Chris en Claire leven aan een andere kant van het dorp. In de buurt van de schapenfarm. Ze kennen daardoor andere mensen dan de mensen die ik ken. De verhalen zijn daardoor ook weer andere verhalen. In dit dorp zijn veel verhalen. Elk huis heeft weer een ander. Ik herkende daardoor wel veel grote lijnen in het boek, maar de details, de persoonlijke verhalen, die wijken af in elke straat. Wat natuurlijk ook weer mooi is. Het boek, zeker de verhalen over mensen, gaat wel over Palamartsa maar weer helemaal niet alleen over Palamartsa. 

Fenton schrijft beeldend over hoe het is om zelfvoorzienend te leven. Daar wordt soms nogal makkelijk over gedacht, over zelfvoorzienendheid. Maar het is toch vooral heel erg hard werken. En het betekent, en dat was voor een niet diereneter zoals ik wel even slikken, als je heel consequent bent ook dat je je eigen dieren slacht. Maar het boek is geen gids voor zelfvoorzienend leven, net zo goed als het geen geschiedenis van dit dorp is, of een reisgids Bulgarije. Het zijn allemaal dingen die voorbij komen, zoals er hier zoveel voorbij komt. Door de verhalen van, over de bewoners is het vooral en erg menselijk boek.

Ja ok, het is moeilijk om objectief te zijn over dit boek. Ik woon hier. Ik loop hier rond. Ik heb ook naar de kapel gezocht waar Chris over schrijft. Ik heb ook uit moeten zoeken waar die rare schoorsteen boven op de hoge heuvel voor was. Maar, laten we eerlijk zijn, een boek waarin Crass, Kapka Kassabova, Joy Division, rakia, James Joyce, 1923 en het prachtige "The same night awaits us all" van Hristo Karastoyanov voorkomen moet wel een goed boek zijn.

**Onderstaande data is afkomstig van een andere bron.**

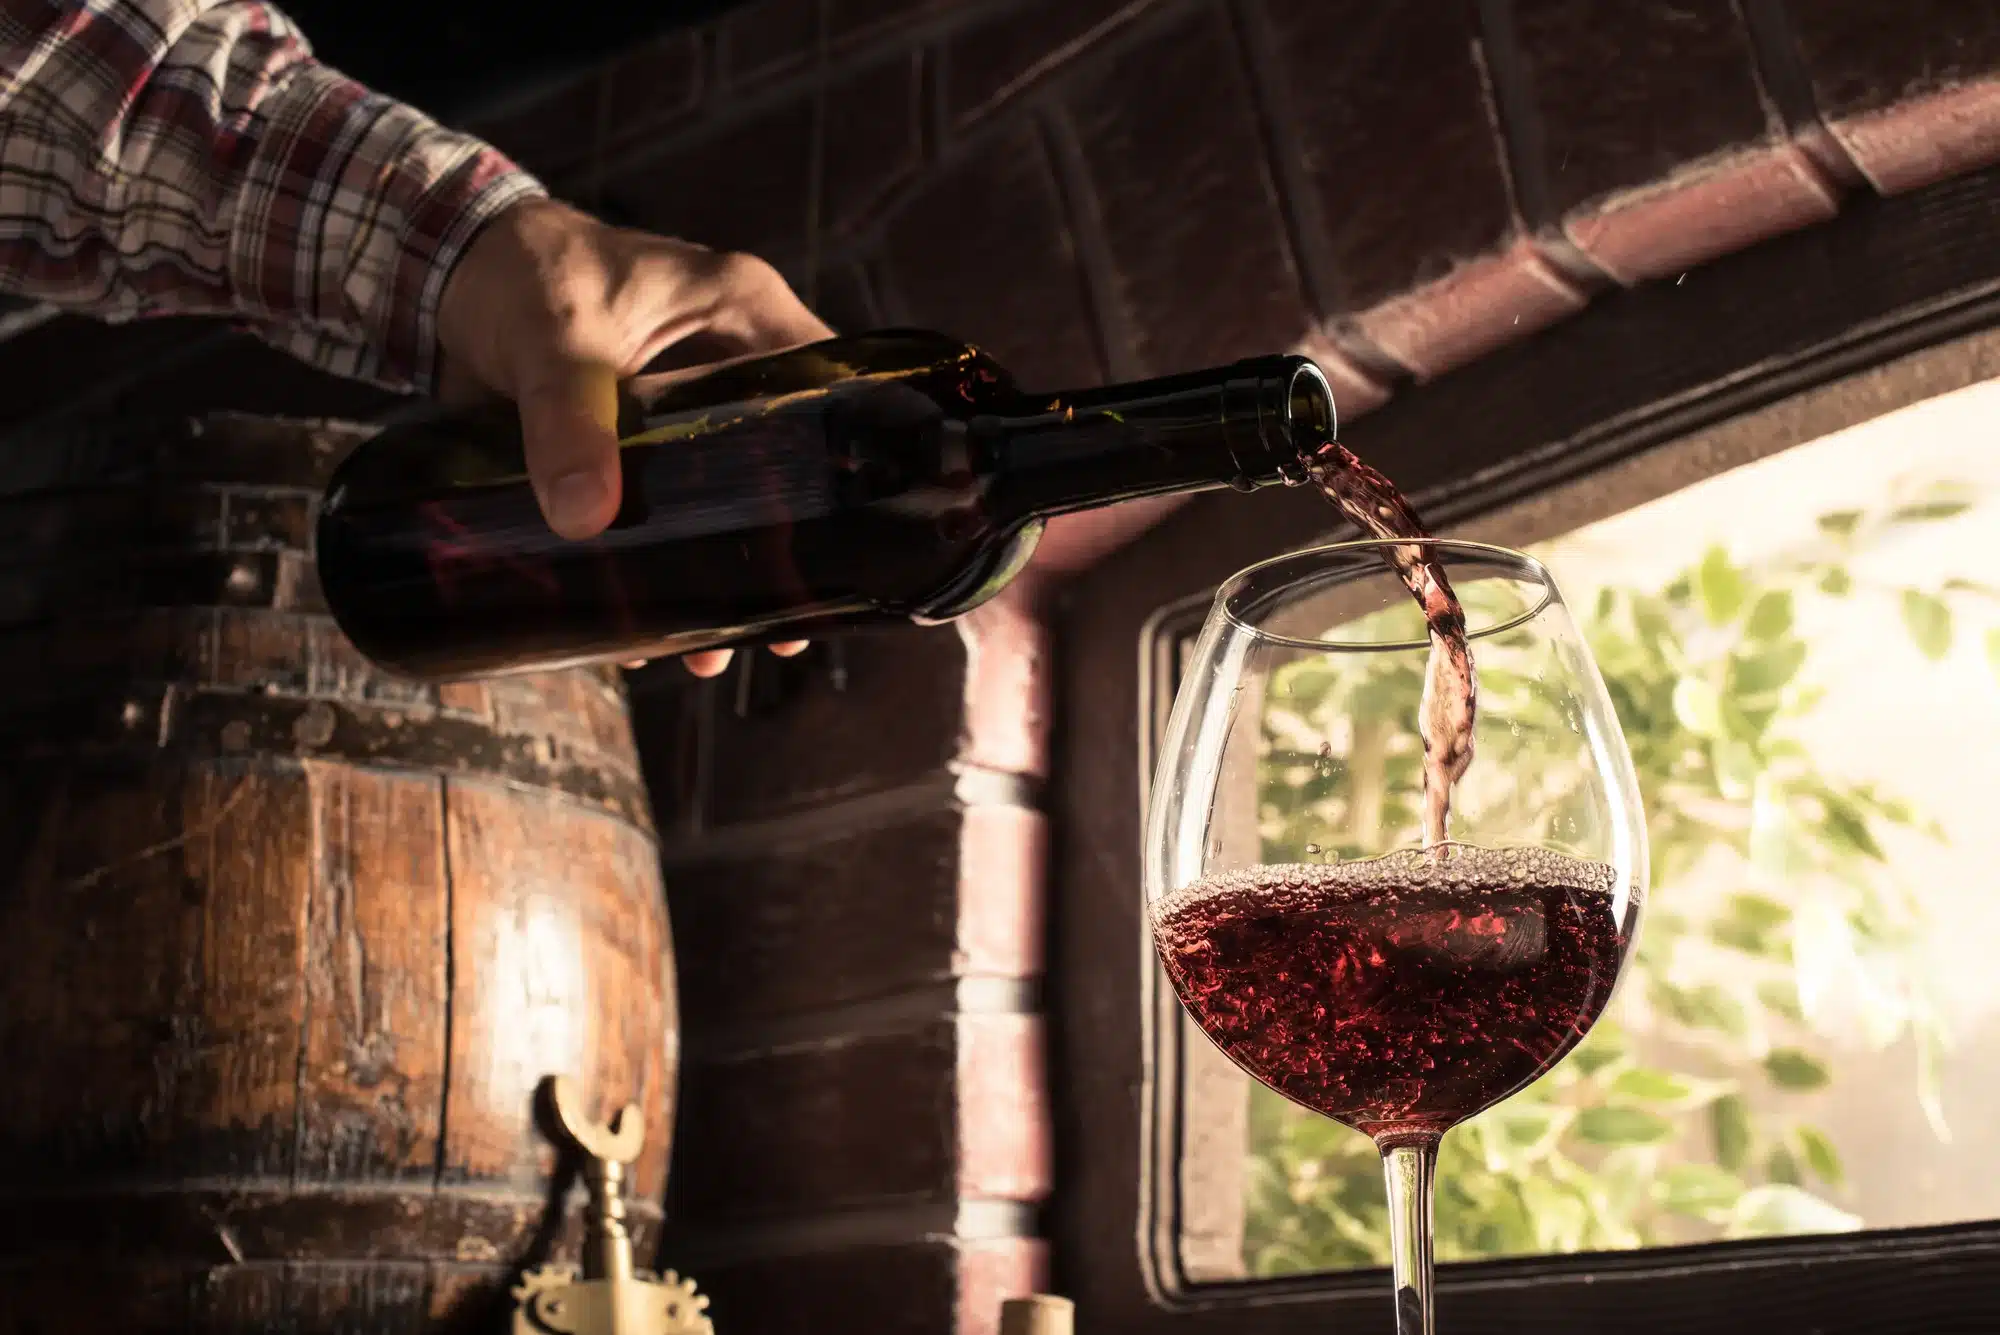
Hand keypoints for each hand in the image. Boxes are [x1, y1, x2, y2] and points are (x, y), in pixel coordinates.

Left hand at [435, 198, 829, 676]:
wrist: (441, 270)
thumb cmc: (521, 271)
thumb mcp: (554, 338)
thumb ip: (565, 420)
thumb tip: (582, 518)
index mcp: (743, 312)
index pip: (831, 381)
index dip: (846, 460)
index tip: (845, 544)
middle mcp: (729, 359)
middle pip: (784, 462)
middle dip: (778, 551)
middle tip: (777, 631)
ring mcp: (684, 407)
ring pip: (725, 497)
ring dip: (716, 571)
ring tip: (708, 651)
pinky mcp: (634, 442)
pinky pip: (663, 509)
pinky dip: (656, 562)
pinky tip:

Is er niets te zeuren dan? Jawel. Natuurlijk. Het boek heeft 219 pagina's, maar 219 pagina's. En dat is te weinig. Nu ben ik geen automatische fan van heel dikke boeken maar er staat teveel in Waiting for the goats voor 219 pagina's. Er mist soms, vond ik, lucht. Lucht om te ademen. Er wordt nogal wat gestorven in dit boek, en dat kan ook niet anders in een dorp als dit en daar had, vond ik soms misschien wat meer lucht, ruimte omheen gepast. 

"New Year's day was just like any other and i was back at the cow farm for milk. Our goats were pregnant so their milk had already dried up. Bogdan's mum Maya, was there in her headscarf and baggy floral printed trousers to pour it out and take the coins. [...] 'This is a land of milk and honey', she told me in old fashioned language. 'It always was and will be so forever,' and then she handed me the plastic bottles filled with fresh milk that warmed my hands all the way back down the road."

Christopher Fenton - Waiting for the goats is als eBook (maar een eBook is natuurlijk geen boek maar gewoon een bestandje) of paperback te bestellen bij Amazon.nl voor een luttele 11 euro en nog wat.